I just wanted to add that I don’t think less of anyone for crying. (well, cicada lady, but she sounds “special”). I tend to admire men who can cry, especially in public (I don’t want you all to go out and beat on drums or find your inner man, but a bit of crying never hurt any guy in my eyes). It shows you care.
I highly doubt most people do it to be manipulative. I think most people are appalled when it happens and want it to stop.
Maybe it’s because I’m a nurse, but I see people cry a lot. We always have Kleenex on hand (and believe it or not, “smelling salts”). A doctor who can cry after a difficult code* (say a choking baby who ends up dying) is a better doctor (IMO) than one who can’t. And many of us in health care end up doing what Dr J related: going home and something small opening the floodgates. With all the shit we see, we’d be monsters not to cry.

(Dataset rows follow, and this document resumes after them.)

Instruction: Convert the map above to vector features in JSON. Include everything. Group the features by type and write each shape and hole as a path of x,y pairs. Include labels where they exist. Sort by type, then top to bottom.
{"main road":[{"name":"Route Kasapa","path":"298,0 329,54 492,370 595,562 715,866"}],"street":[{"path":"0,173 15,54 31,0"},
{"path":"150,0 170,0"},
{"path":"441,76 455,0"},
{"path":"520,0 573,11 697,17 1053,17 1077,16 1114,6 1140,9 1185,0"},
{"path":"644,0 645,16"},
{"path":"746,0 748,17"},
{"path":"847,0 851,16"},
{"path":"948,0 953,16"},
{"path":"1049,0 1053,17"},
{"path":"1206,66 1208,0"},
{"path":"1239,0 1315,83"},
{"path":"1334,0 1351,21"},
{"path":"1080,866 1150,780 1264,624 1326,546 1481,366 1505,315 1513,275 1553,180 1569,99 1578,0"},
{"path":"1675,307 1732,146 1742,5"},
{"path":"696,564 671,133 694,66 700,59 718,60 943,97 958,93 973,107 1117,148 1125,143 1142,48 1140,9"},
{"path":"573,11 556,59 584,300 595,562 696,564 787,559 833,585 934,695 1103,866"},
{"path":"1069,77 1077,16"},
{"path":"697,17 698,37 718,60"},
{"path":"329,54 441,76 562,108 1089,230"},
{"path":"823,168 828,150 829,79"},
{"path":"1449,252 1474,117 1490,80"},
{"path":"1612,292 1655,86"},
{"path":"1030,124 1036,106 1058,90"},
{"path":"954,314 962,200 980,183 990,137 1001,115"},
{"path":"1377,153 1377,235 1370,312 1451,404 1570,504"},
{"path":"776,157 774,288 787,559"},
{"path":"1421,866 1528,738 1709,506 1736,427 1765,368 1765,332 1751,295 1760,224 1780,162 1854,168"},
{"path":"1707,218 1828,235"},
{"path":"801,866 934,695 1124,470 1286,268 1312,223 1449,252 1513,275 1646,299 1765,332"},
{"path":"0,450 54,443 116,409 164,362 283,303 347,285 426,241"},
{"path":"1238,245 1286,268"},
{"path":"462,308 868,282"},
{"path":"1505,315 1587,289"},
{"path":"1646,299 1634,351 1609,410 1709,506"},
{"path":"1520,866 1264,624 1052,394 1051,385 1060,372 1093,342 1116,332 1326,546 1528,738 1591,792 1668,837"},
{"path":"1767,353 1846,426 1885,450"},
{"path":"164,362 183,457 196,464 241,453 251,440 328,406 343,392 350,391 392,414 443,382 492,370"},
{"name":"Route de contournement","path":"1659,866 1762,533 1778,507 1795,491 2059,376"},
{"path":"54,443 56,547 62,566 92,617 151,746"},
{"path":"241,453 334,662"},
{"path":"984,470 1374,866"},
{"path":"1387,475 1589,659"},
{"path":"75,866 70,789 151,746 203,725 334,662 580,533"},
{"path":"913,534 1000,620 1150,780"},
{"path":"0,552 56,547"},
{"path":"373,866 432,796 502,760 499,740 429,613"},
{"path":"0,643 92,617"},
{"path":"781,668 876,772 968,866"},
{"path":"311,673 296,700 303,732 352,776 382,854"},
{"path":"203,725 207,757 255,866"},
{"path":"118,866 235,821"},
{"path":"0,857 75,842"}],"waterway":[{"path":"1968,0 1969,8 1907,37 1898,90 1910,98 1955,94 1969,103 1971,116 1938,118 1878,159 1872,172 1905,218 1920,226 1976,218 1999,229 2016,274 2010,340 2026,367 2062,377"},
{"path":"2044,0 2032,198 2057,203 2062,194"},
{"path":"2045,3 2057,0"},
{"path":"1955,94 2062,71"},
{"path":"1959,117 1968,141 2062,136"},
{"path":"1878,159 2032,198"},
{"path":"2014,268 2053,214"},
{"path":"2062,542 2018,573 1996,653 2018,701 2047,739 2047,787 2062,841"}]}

*I participated in a code on a doctor who dropped while making rounds. He did not make it. The room was in tears.
Maybe you trained me!!!
Marc
I’ve never cried at any corporate job, but I’ve cried several times working in the strip club. It is a job that can really get to you, depending on your mood, what’s going on at home, your co-workers attitudes, and the kind of money you’ve been making that week. I’ve definitely ducked into the manager’s office for a stress-relieving cry a time or two. And usually I go on home if I’m upset enough for that to happen, because it usually means that I’m burned out and need a couple of days off. Luckily, in this business, you can take those mental health days when you need them.
IIRC for a long time you were working as an attorney, but now do something else professionally. Is that right?
Did you ever, in your career as an attorney or in your current career, come close to tears or shed tears? What were the circumstances? How was it handled?
You have asked others. You should be prepared to answer the same question yourself.
In 28 years as a working adult, I have cried twice. Once when I got a hernia while working on a Don Johnson music video. Once when I was teaching a workshop and got a call telling me a close friend had dropped dead at 54 of a MCI. First time was tons of pain. Second time, I got it together and kept teaching the group.